Character for character, transcribe the entries below, minus the images.

» Given information:
--
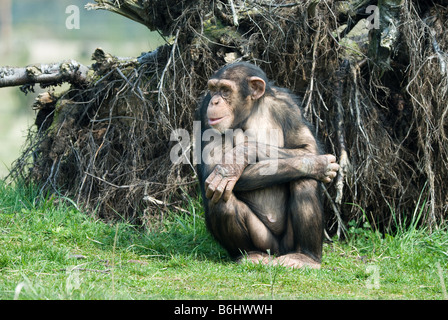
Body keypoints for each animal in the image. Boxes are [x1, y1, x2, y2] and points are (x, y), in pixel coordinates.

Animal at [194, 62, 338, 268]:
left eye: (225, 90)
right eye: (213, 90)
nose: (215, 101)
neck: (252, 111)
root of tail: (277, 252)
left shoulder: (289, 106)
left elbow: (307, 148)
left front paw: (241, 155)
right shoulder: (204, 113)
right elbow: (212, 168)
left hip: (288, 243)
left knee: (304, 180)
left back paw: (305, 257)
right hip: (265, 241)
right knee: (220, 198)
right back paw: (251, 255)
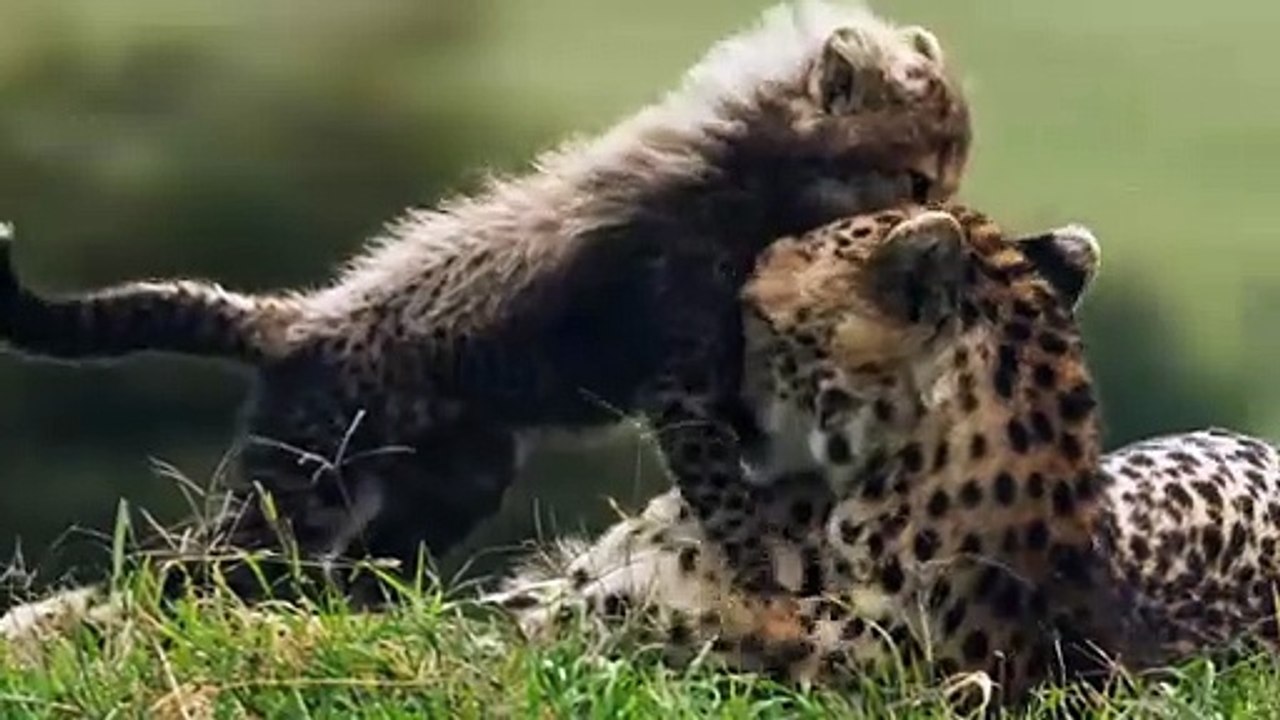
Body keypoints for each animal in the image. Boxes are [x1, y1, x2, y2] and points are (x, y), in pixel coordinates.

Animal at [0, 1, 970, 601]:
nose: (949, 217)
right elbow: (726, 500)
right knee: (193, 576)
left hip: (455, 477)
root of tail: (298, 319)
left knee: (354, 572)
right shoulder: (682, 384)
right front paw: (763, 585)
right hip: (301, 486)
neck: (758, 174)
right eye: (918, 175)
--
» Output:
Body keypoints for each animal in the image. Boxes are [x1, y1, x2, y2] and points are (x, y), in pixel coordinates.

Animal at [194, 62, 338, 268]:
left eye: (225, 90)
right eye: (213, 90)
nose: (215, 101)
neck: (252, 111)
root of tail: (277, 252)
left shoulder: (289, 106)
left elbow: (307, 148)
left front paw: (241, 155)
right shoulder: (204, 113)
right elbow: (212, 168)
left hip: (288, 243)
left knee: (304, 180)
left back paw: (305, 257)
right hip: (265, 241)
right knee: (220, 198)
right back paw: (251, 255)
Body keypoints for each animal in the image. Boxes are [x1, y1, x2, y2] and points are (x, y), in pixel coordinates.

Animal at [0, 1, 970, 601]:
nose: (949, 217)
right elbow: (726, 500)
right knee: (193, 576)
left hip: (455, 477)
root of tail: (298, 319)
left knee: (354, 572)
right shoulder: (682, 384)
right front paw: (763, 585)
right hip: (301, 486)
neck: (758, 174)
right eye: (918, 175)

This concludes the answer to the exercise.